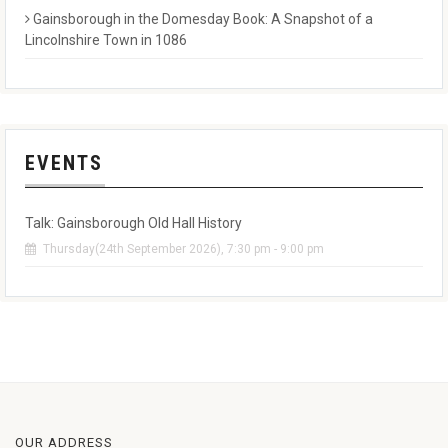
Gainsborough in the Domesday Book: A Snapshot of a
Lincolnshire Town in 1086
EVENTS
Talk: Gainsborough Old Hall History
Thursday(24th September 2026), 7:30 pm - 9:00 pm
OUR ADDRESS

--- Task to complete ---
What is needed is an exact copy of the entries, without any images.

--- Exercise response ---
Gainsborough in the Domesday Book: A Snapshot of a
Lincolnshire Town in 1086
EVENTS
Talk: Gainsborough Old Hall History
Thursday(24th September 2026), 7:30 pm - 9:00 pm
OUR ADDRESS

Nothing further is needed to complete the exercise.